Commencing in 2016 the required annual principal payments based on the amortization schedule of the Term Loans as of December 31, 2015, without giving effect to any voluntary prepayments, are as follows:

 

 

 

$ in thousands:

 

Year ending December 31:

 

 

 

 

2016

 

 

14,427

 

2017

 

 

6,370

 

2018

 

 

18,200

 

2019

 

 

18,200

 

2020

 

 

182,438

 

 

 

 

239,635

 

 

 

c.

Guarantees and Collateral for the Term Loans

The Company’s obligations under the Credit Agreement are guaranteed by the Company and by certain existing subsidiaries of the Company that are organized under the laws of England and Wales, Singapore, Hong-Kong and the United States, in each case subject to exceptions and limitations.

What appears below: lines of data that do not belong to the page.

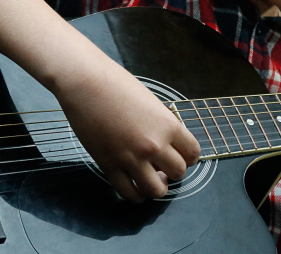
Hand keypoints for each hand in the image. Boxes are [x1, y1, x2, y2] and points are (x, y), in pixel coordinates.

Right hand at [54, 61, 200, 202]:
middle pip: (179, 173)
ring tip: (151, 180)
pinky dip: (136, 195)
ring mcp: (131, 158)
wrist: (87, 84)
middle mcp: (154, 145)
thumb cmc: (119, 86)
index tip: (182, 157)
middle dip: (174, 172)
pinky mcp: (109, 166)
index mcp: (169, 126)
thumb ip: (163, 126)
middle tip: (164, 167)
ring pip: (156, 191)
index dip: (190, 158)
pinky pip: (128, 192)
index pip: (193, 154)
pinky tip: (136, 189)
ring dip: (157, 188)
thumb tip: (167, 145)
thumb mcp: (152, 104)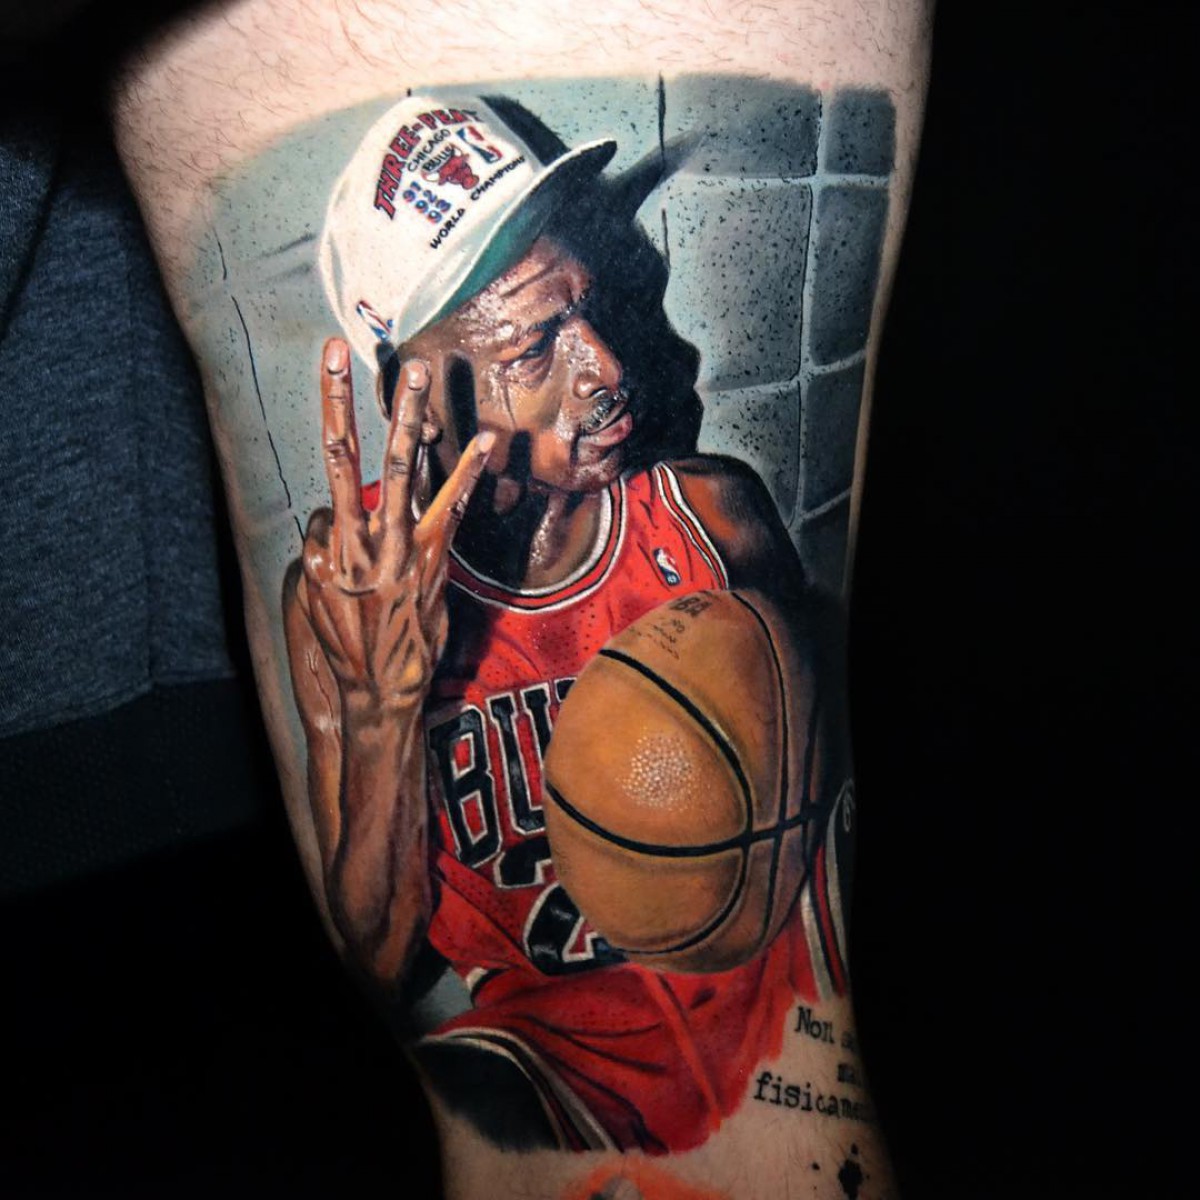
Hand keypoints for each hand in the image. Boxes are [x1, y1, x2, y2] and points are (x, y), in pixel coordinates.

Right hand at [291, 338, 492, 716]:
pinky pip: (454, 504)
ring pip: (402, 466)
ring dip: (410, 414)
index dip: (330, 409)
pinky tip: (486, 441)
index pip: (327, 464)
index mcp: (332, 541)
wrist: (384, 685)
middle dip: (345, 398)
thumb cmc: (349, 642)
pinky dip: (469, 471)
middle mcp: (364, 534)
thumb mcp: (315, 598)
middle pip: (351, 452)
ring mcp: (403, 543)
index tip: (330, 364)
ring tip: (419, 369)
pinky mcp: (435, 557)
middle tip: (342, 349)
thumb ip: (319, 551)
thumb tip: (326, 516)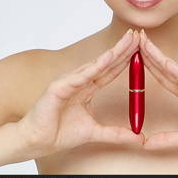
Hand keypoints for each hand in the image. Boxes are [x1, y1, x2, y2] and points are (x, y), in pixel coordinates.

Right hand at [17, 29, 144, 158]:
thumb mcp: (96, 132)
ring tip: (128, 40)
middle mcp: (80, 80)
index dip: (126, 59)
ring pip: (96, 64)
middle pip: (106, 62)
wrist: (36, 142)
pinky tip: (108, 56)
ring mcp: (69, 82)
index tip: (141, 48)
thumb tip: (140, 139)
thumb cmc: (59, 132)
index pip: (111, 70)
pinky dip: (95, 66)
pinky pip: (80, 76)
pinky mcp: (59, 87)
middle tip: (138, 35)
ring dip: (113, 52)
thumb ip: (117, 134)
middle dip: (123, 48)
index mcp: (88, 88)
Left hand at [139, 29, 177, 158]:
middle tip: (136, 38)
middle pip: (168, 69)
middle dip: (151, 53)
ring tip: (146, 44)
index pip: (165, 77)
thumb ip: (167, 139)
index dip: (150, 66)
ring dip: (161, 57)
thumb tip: (145, 143)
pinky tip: (167, 64)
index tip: (135, 55)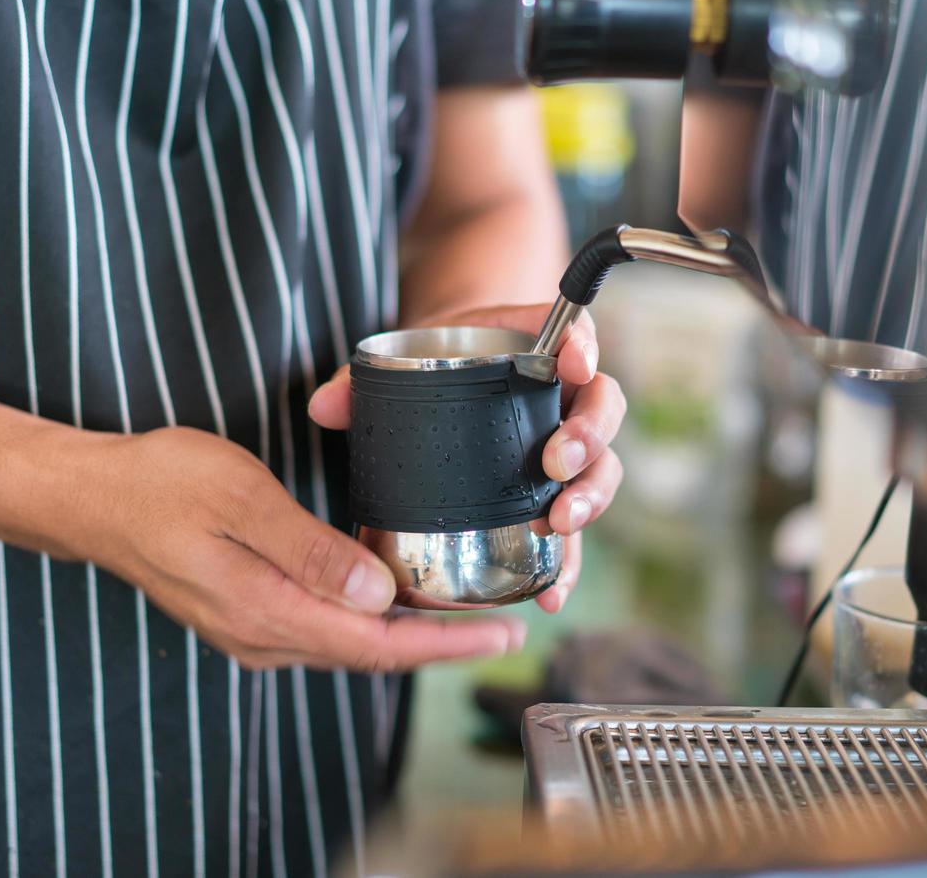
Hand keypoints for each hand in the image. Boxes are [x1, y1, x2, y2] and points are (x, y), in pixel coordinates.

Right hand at [66, 426, 524, 669]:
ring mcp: (253, 631)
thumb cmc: (160, 484)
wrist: (90, 498)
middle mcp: (263, 636)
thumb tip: (377, 594)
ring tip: (469, 615)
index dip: (449, 644)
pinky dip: (373, 622)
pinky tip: (397, 598)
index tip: (505, 632)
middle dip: (444, 644)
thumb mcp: (240, 497)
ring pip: (350, 645)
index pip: (379, 644)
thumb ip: (309, 550)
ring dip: (411, 636)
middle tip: (506, 624)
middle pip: (374, 653)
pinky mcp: (247, 615)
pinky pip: (325, 631)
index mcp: (266, 611)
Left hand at [308, 303, 625, 612]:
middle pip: (603, 409)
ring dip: (589, 497)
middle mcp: (566, 395)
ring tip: (560, 523)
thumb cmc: (432, 368)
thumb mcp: (399, 363)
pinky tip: (551, 592)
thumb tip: (324, 407)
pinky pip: (574, 530)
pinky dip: (567, 563)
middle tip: (556, 463)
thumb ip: (361, 383)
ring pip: (601, 469)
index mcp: (539, 346)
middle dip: (588, 439)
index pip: (576, 334)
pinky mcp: (554, 497)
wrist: (444, 383)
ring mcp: (568, 447)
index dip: (584, 347)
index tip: (573, 364)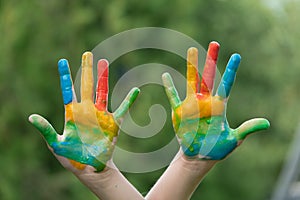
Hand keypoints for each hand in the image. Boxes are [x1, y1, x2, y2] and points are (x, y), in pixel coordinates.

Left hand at [29, 52, 138, 171]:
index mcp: (72, 113)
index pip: (68, 90)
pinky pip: (123, 109)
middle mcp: (87, 110)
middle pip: (86, 85)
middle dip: (86, 70)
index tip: (62, 61)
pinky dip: (129, 100)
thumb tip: (31, 117)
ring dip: (104, 78)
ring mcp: (101, 115)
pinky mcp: (113, 123)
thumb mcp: (56, 144)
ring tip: (104, 62)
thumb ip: (46, 130)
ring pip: (103, 92)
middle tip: (87, 54)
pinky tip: (135, 90)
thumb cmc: (71, 157)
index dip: (65, 76)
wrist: (89, 168)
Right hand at [162, 42, 269, 159]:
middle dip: (211, 61)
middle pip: (209, 77)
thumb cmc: (216, 148)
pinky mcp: (180, 111)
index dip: (231, 71)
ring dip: (192, 66)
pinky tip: (165, 75)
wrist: (199, 155)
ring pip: (192, 81)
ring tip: (192, 50)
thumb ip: (247, 129)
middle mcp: (206, 101)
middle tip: (215, 44)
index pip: (226, 85)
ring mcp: (192, 105)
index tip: (236, 56)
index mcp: (219, 106)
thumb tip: (267, 123)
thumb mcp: (234, 140)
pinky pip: (173, 96)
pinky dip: (169, 87)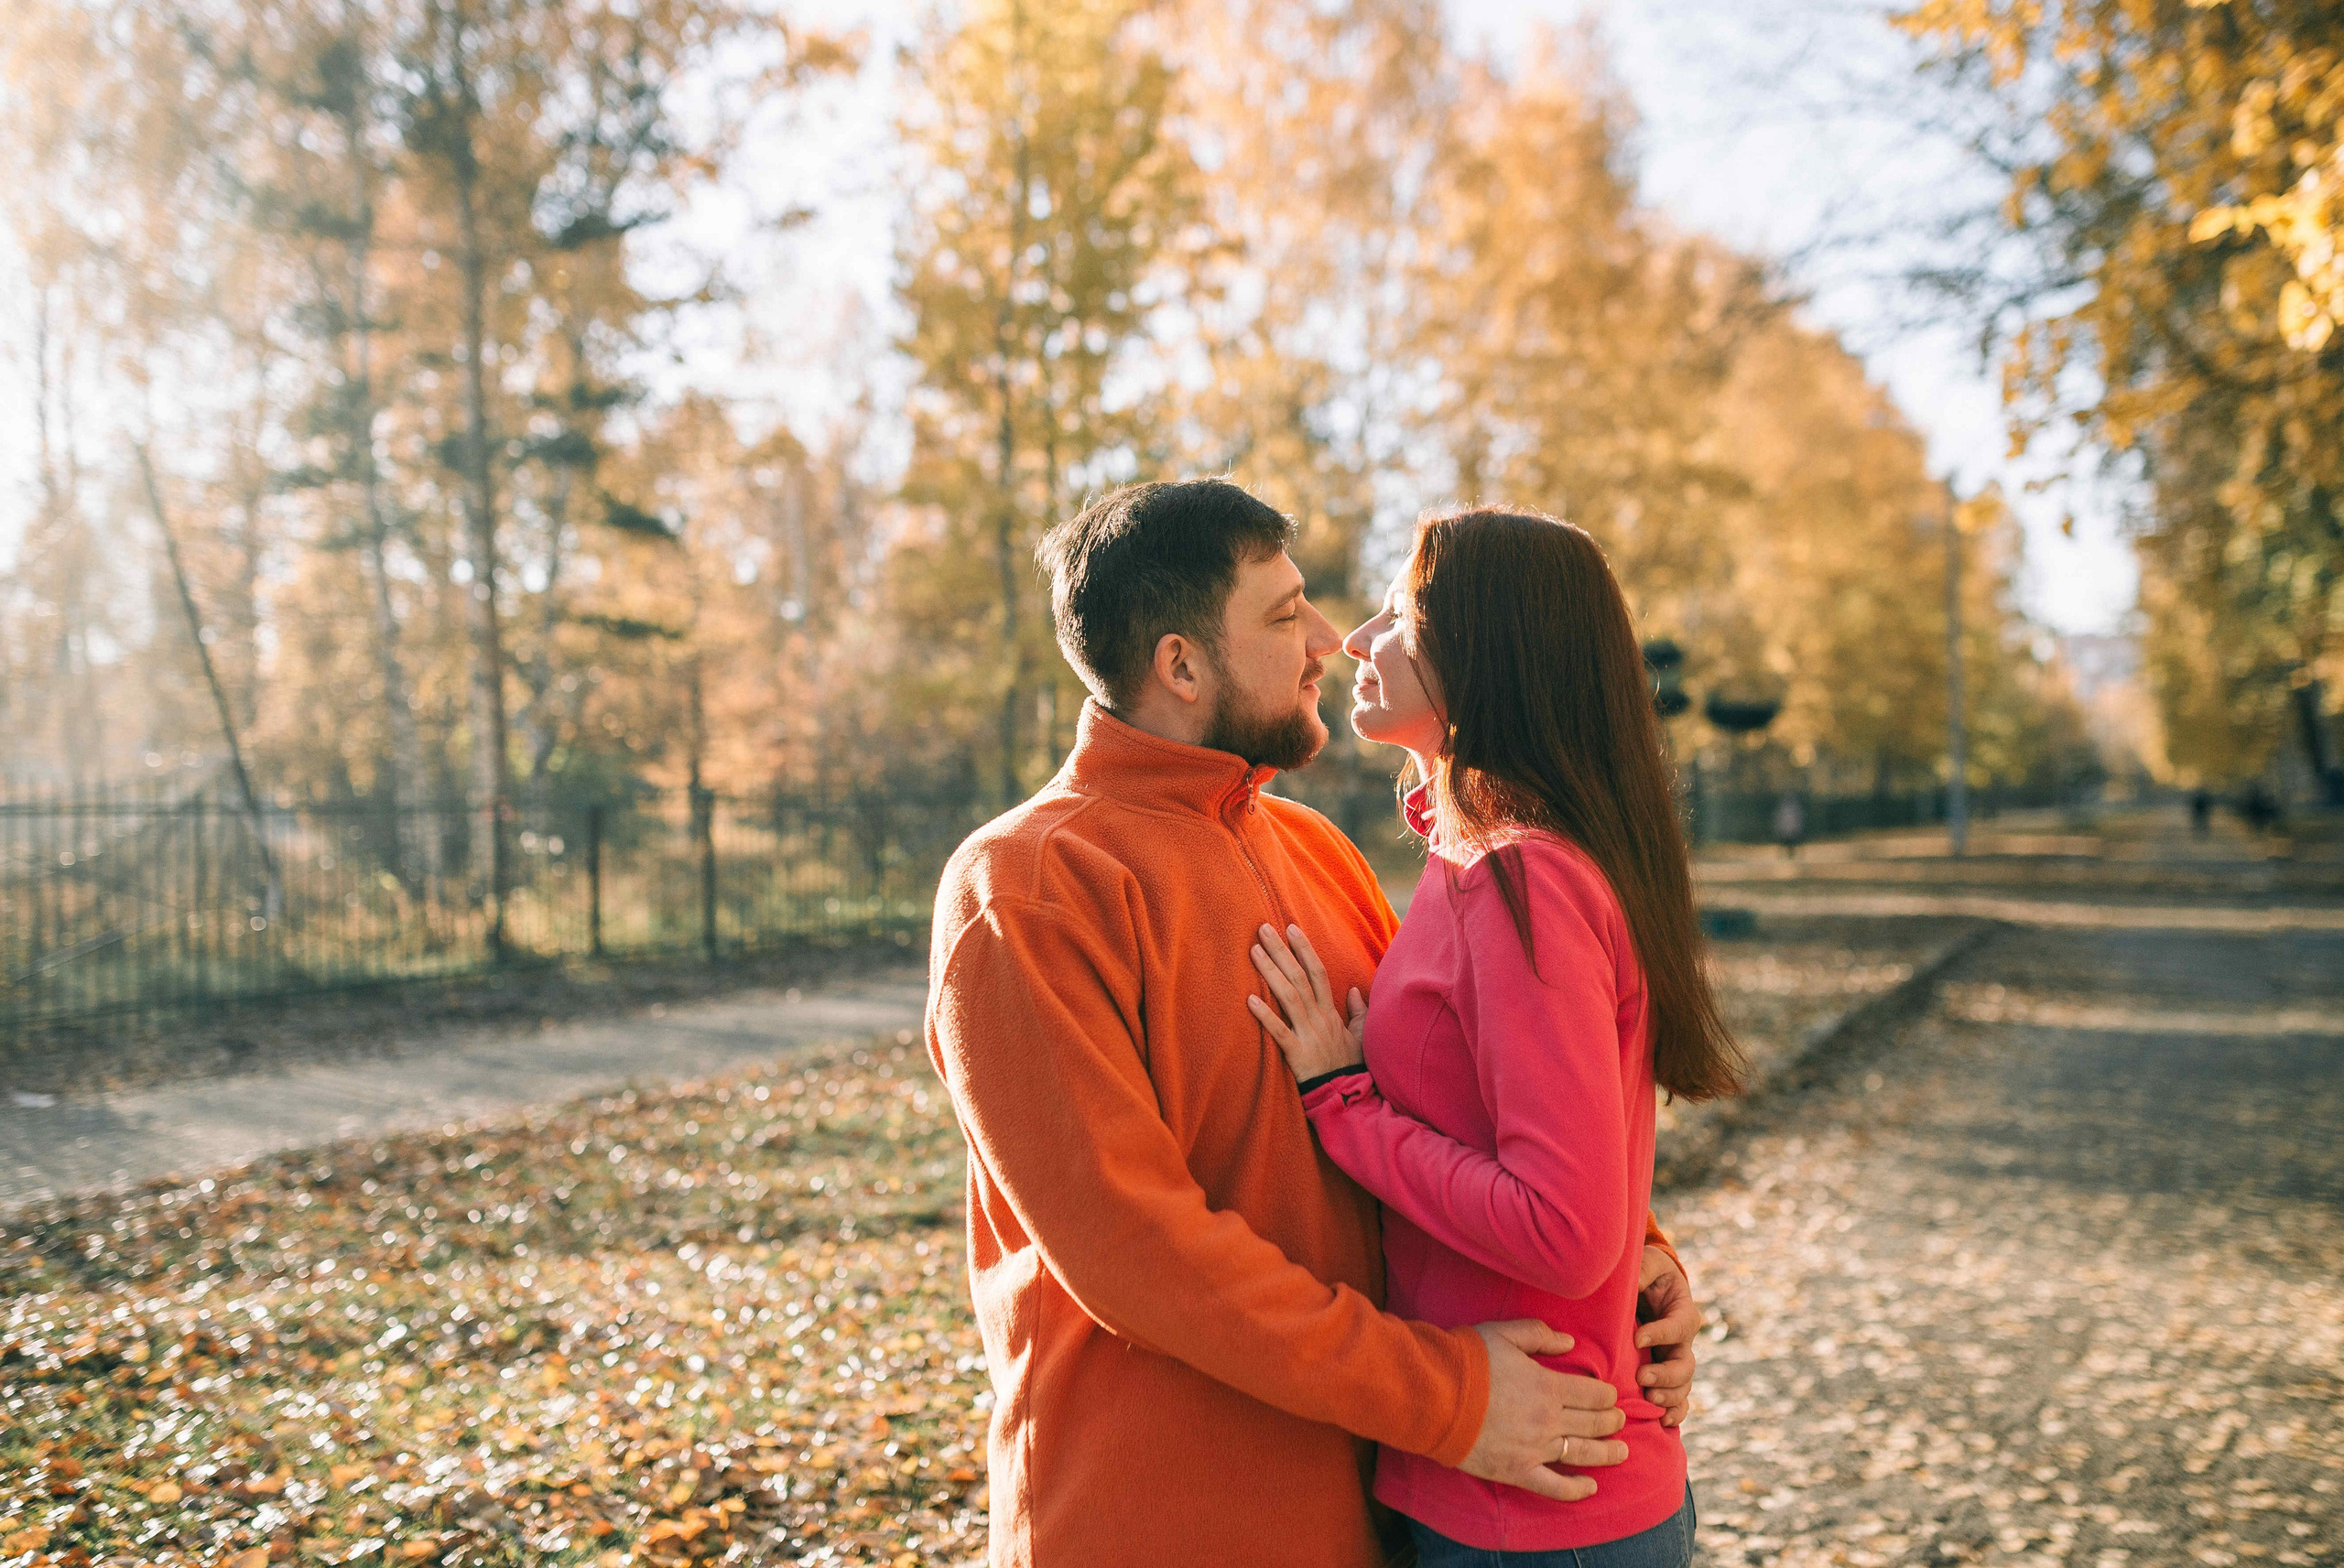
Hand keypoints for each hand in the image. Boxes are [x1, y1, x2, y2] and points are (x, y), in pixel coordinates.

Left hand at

NOTE 7 – LONG-TERM LOANS (continued):

The Credit Agreement and the related guarantees are secured by security interests in substantially all tangible and intangible assets of the Company and the guarantors (subject to certain exceptions and limitations).  The Company also issued a secured bond on August 7, 2014 (the “Debenture”), to create a fixed charge on its goodwill and a floating charge on all of its assets, other than certain Excluded Assets (as defined in the Debenture) to guarantee payment of the Obligations (as defined in the Credit Agreement).

 

d.

Covenants and Events of Default

The Credit Agreement requires the Company and its subsidiaries on a consolidated basis to maintain compliance with a minimum liquidity amount (as defined) of $40 million tested as of the last day of each month, and places certain restrictions on the ability of the Company, the Company or certain of the Company’s subsidiaries to, among other things, incur debt and liens; merge, consolidate or liquidate; make investments; dispose of assets; enter into sale and leaseback transactions; pay dividends and make other restricted payments; undertake transactions with affiliates; enter into restrictive agreements on their ability to grant liens, make dividends and other distributions; amend material documents, change fiscal periods; and designate unrestricted subsidiaries.  As of December 31, 2015, the Company was in compliance with all covenants in the Credit Agreement.

The Credit Agreement contains customary events of default, such as payment defaults, breaches of representations and warranties, covenant defaults, cross-defaults to other material indebtedness, certain events of bankruptcy and insolvency, material judgments, invalidity of loan documents, certain liens and guarantees and change in control.